Cresida, qui attendait visiblement une ouverture, s’engouffra dans la brèche : « En outre, le capitaine Neeson a parfaitement raison. Lors de l’effondrement du portail de Lakota, la décharge d’énergie était au niveau le plus bas de l’échelle théorique. Je rappelle au capitaine Kila que le plus haut peut être équivalent à celui d’une nova. Nul vaisseau présent dans ce système n’y survivrait, même s’il se trouvait le plus loin possible du portail à l’instant de son effondrement.

— En théorie, lâcha Kila, sarcastique. Nous n’avons rien vu de tel à Sancerre ni à Lakota, tant et si bien que la théorie est peut-être erronée et qu’on pourrait se servir en toute sécurité des portails pour éliminer des systèmes stellaires syndics et leur faire enfin payer plein pot ce qu’ils nous ont infligé pendant cette guerre !

— Cette déclaration trahit une totale incompréhension de ce que nous savons des portails et des données recueillies à Sancerre et Lakota ! éructa Cresida, de plus en plus échauffée.

— Suffit ! rugit de nouveau Geary. Le capitaine Cresida dit vrai. Nous n’avons pas à débattre ici de questions scientifiques. Je vous recommande de vous familiariser avec les données connues avant de suggérer une ligne d’action, capitaine Kila. » Celle-ci vira au cramoisi sous la rebuffade à peine voilée.

Le commandant du Risque-tout opina. « Quant à notre capacité à abattre un portail, nous avons tous vu ce qui était arrivé aux bâtiments syndics qui ont détruit le leur à Lakota.

— Nos vaisseaux… commença Kila.

— Le mien était sur place quand celui de Sancerre s’est effondré, et l’Inspiré s’en trouvait très loin ! Je sais exactement ce qu’on ressent à proximité d’un portail en train de s’effondrer, et, quoi que vous puissiez dire, je ne tiens pas à participer de nouveau à cela. Seules la chance et les vivantes étoiles nous ont sauvés à Sancerre et Lakota.

— Chance, courage et matière grise, ajouta Geary. Tant que la flotte profitera de ces deux derniers ingrédients, nous pourrons réserver le premier aux urgences. Quant à nous servir des portails de l’hypernet pour détruire des systèmes stellaires ennemis, j’ai déjà affirmé que je n’ordonnerai jamais un tel acte. Ni les vivantes étoiles ni nos ancêtres n’approuveraient qu’on commette une telle atrocité et à une telle échelle.

— Il semble donc que nous n’ayons aucune raison de nous rendre à Kalixa », fit observer Duellos.

Kila lui décocha un regard noir, tandis que Caligo intervenait de nouveau : « Nous formons une flotte. Nous croyons tous aux mêmes valeurs. En nous divisant, ces discussions ne peuvent que servir l’ennemi. »

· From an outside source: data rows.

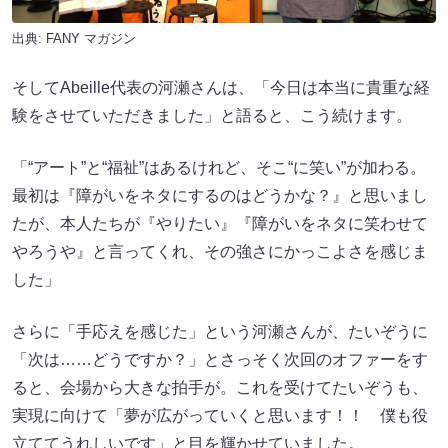
出典:
FANY マガジン
そしてAbeille代表の河瀬さんは、「今日は本当に貴重な経
験をさせていただきました」と語ると、こう続けます。
「“アート”と“福祉”はあるけれど、そこ“に笑い”が加わる。
最初は『障がいをネタにするのはどうかな？』と思いまし
たが、本人たちが『やりたい』『障がいをネタに笑わせて
やろうや』と言ってくれ、その強さにかっこよさを感じま
した」
さらに「手応えを感じた」という河瀬さんが、たいぞうに
「次は……どうですか？」とさっそく次回のオファーをす
ると、会場から大きな拍手が。これを受けてたいぞうも、
実現に向けて「夢が広がっていくと思います！！ 僕も役
立ててうれしいです」と目を輝かせていました。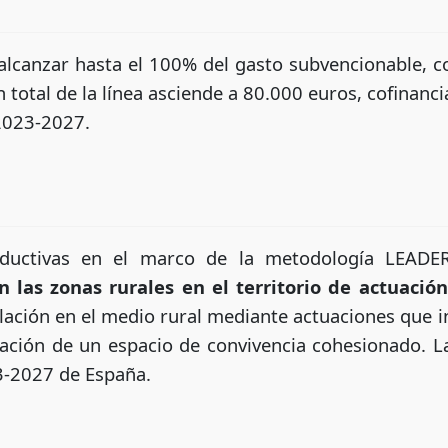
alcanzar hasta el 100% del gasto subvencionable, 
 total de la línea asciende a 80.000 euros, cofinan
 2023-2027.
ductivas en el marco de la metodología LEADE
n las zonas rurales en el territorio de actuaci
ación en el medio rural mediante actuaciones que inc
ción de un espacio de convivencia cohesionado. L
3-2027 de España.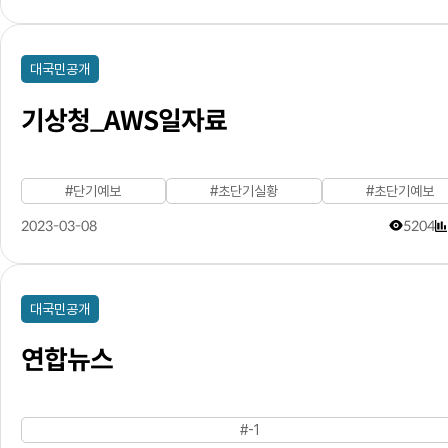
대국민공개
기상청_AWS일자료
#단기예보
#초단기실황
#초단기예보
2023-03-08
5204
대국민공개
연합뉴스
#-1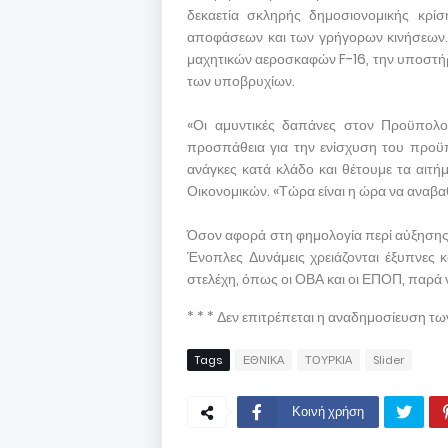
δεκαετία σκληρής δημοσιονομικής κρί
αποφάσεων και των γρήγορων κινήσεων.
μαχητικών αεροσκαφών F-16, την υποστήρ
των υποβρυχίων.
«Οι αμυντικές δαπάνες στον Προϋπολογι
προσπάθεια για την ενίσχυση του προϋπο
ανάγκες κατά κλάδο και θέτουμε τα αιτ
Οικονομικών. «Τώρα είναι η ώρα να αναβα
Όσον αφορά στη φημολογία περί αύξησης τ
Ένοπλες Δυνάμεις χρειάζονται έξυπνες 
στελέχη, όπως οι ΟΒΑ και οι ΕΠΟΠ, παρά ν
* * * Δεν επιτρέπεται η αναδημοσίευση τ
Tags
ΕΘΝΙΚΑ
ΤΟΥΡΚΙΑ
Slider
Κοινή χρήση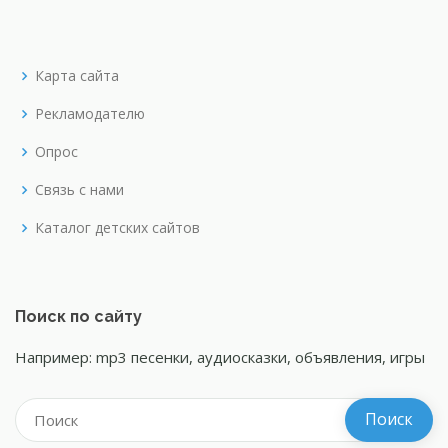
Карта сайта
Рекламодателю
Опрос
Связь с нами
Каталог детских сайтов
Поиск по сайту
Например: mp3 песенки, аудиосказки, объявления, игры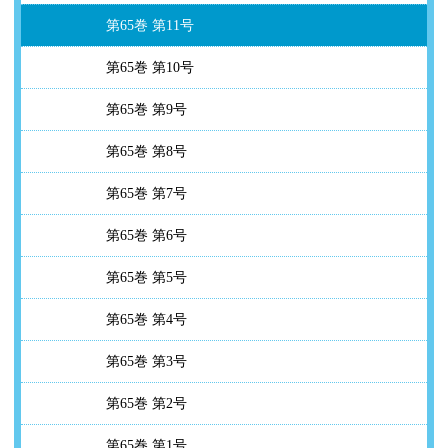
第65巻 第11号
第65巻 第10号
第65巻 第9号
第65巻 第8号
第65巻 第7号
第65巻 第6号
第65巻 第5号
第65巻 第4号
第65巻 第3号
第65巻 第2号
第65巻 第1号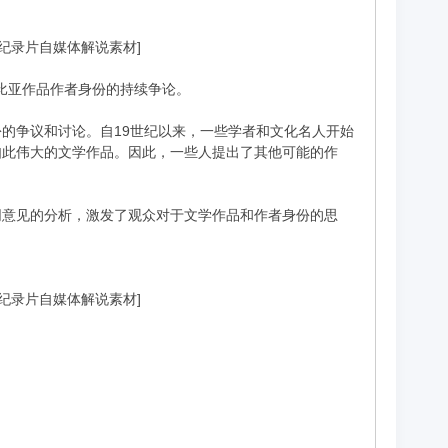
][纪录片自媒体解说素材]
士比亚作品作者身份的持续争论。
的争议和讨论。自19世纪以来，一些学者和文化名人开始
如此伟大的文学作品。因此，一些人提出了其他可能的作
同意见的分析，激发了观众对于文学作品和作者身份的思
][纪录片自媒体解说素材]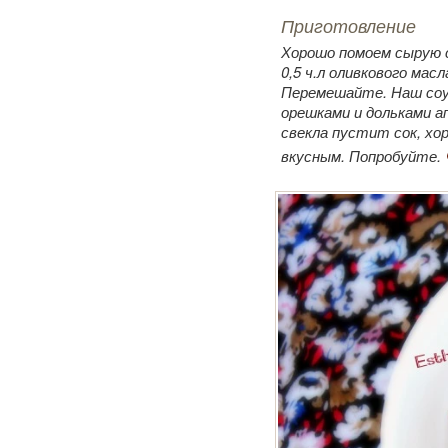
Приготовление
Хорошо помоем сырую с
0,5 ч.л оливкового мас
Перемешайте. Наш соу
орешками и дольками ап
свекла пустит сок, хо
вкусным. Попробуйте.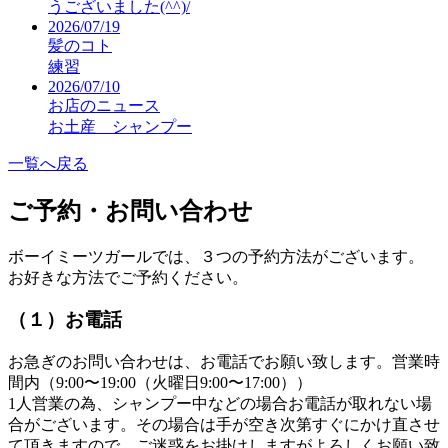
うございました(^^)/
2026/07/19
髪のコト
練習
2026/07/10
お店のニュース
お土産 シャンプー
一覧へ戻る
ご予約・お問い合わせ
ボーイミーツガールでは、３つの予約方法がございます。
お好きな方法でご予約ください。
（１）お電話
お急ぎのお問い合わせは、お電話でお願い致します。営業時
間内（9:00〜19:00（火曜日9:00〜17:00））
1人営業の為、シャンプー中などの場合お電話が取れない場
合がございます。その場合は手が空き次第すぐにかけ直させ
て頂きますので、ご迷惑をお掛けしますがよろしくお願い致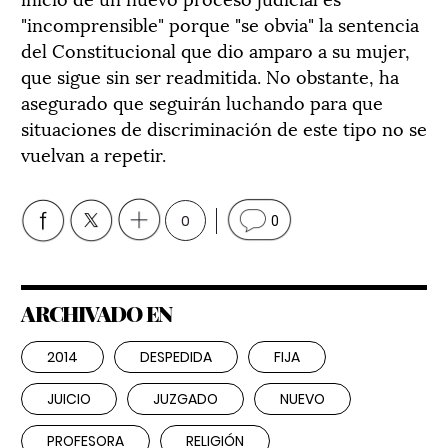
"incomprensible" porque "se obvia" la sentencia
del Constitucional que dio amparo a su mujer,
que sigue sin ser readmitida. No obstante, ha
asegurado que seguirán luchando para que
situaciones de discriminación de este tipo no se
vuelvan a repetir.
0
0
ARCHIVADO EN
2014
DESPEDIDA
FIJA
JUICIO
JUZGADO
NUEVO
PROFESORA
RELIGIÓN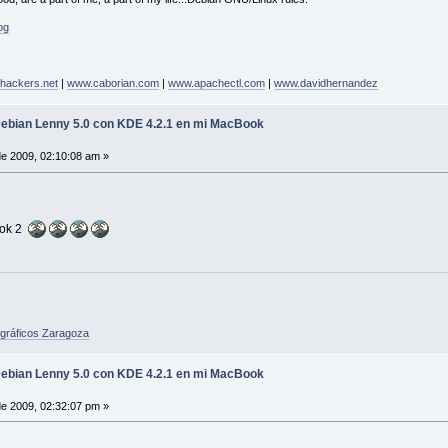
og
hackers.net
|
www.caborian.com
|
www.apachectl.com
|
www.davidhernandez
Debian Lenny 5.0 con KDE 4.2.1 en mi MacBook
de 2009, 02:10:08 am »
rok 2
gráficos Zaragoza
Debian Lenny 5.0 con KDE 4.2.1 en mi MacBook
de 2009, 02:32:07 pm »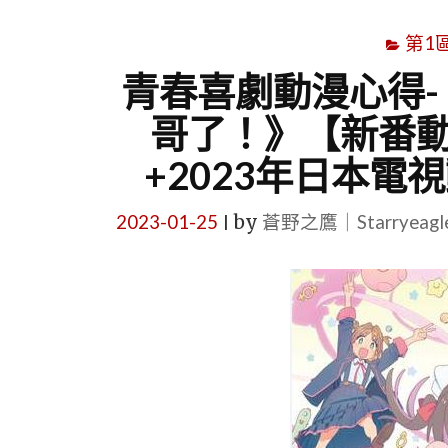
第1
青春喜劇動漫心得-
哥了！》【新番動
+2023年日本電
2023-01-25
by
蒼野之鷹｜Starryeag
|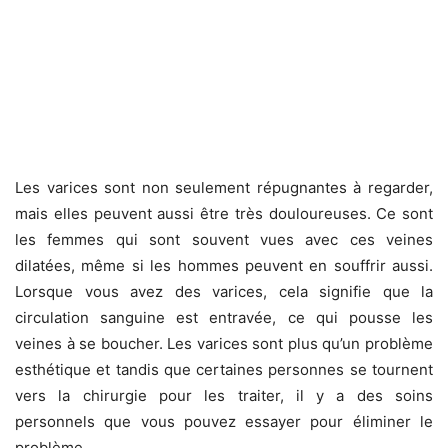
Les varices sont non seulement répugnantes à regarder,
mais elles peuvent aussi être très douloureuses. Ce sont
les femmes qui sont souvent vues avec ces veines
dilatées, même si les hommes peuvent en souffrir aussi.
Lorsque vous avez des varices, cela signifie que la
circulation sanguine est entravée, ce qui pousse les
veines à se boucher. Les varices sont plus qu’un problème
esthétique et tandis que certaines personnes se tournent
vers la chirurgie pour les traiter, il y a des soins
personnels que vous pouvez essayer pour éliminer le
problème.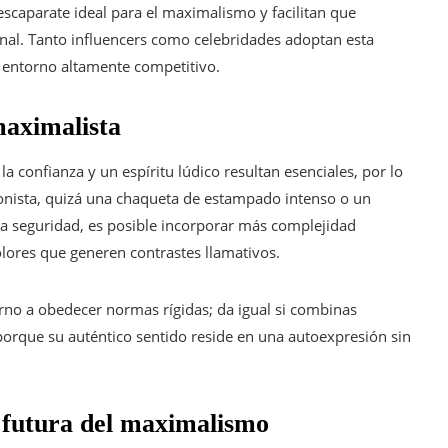
escaparate ideal para el maximalismo y facilitan que
onal. Tanto influencers como celebridades adoptan esta
n entorno altamente competitivo.
maximalista
 confianza y un espíritu lúdico resultan esenciales, por lo
nista, quizá una chaqueta de estampado intenso o un
a seguridad, es posible incorporar más complejidad
olores que generen contrastes llamativos.
no a obedecer normas rígidas; da igual si combinas
 porque su auténtico sentido reside en una autoexpresión sin
n futura del maximalismo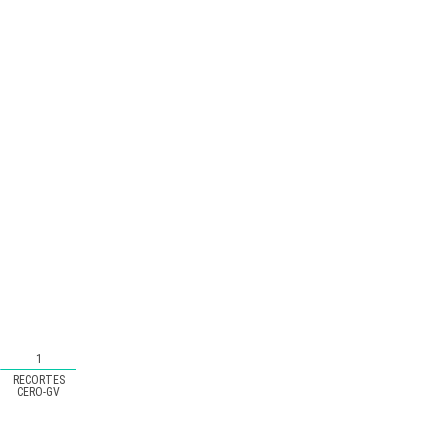
1
RECORTES
CERO-GV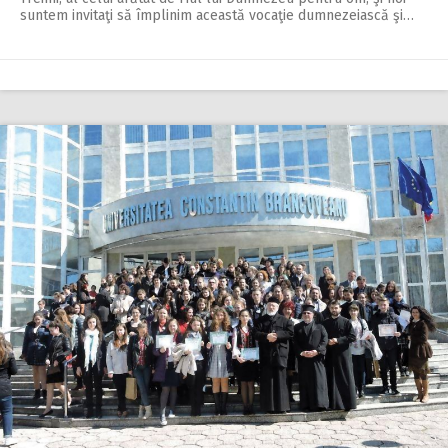
suntem invitaţi să împlinim această vocaţie dumnezeiască şi…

Sa déclaration lui attira de nouveaux hochements de tête approbateurs. Geary non plus, d’ailleurs, n’aurait pu prendre ces paroles en défaut et, pour on ne sait quelle raison, elles eurent le don de clouer le bec de Kila, qui finit par rengracier.

« Y a-t-il d’autres questions ? » s’enquit sèchement Geary.

Il n’y en eut pas et la réunion prit fin dans un tourbillon confus d’images disparaissant, tandis que le compartiment donnait l’impression de rétrécir pour recouvrer ses dimensions normales.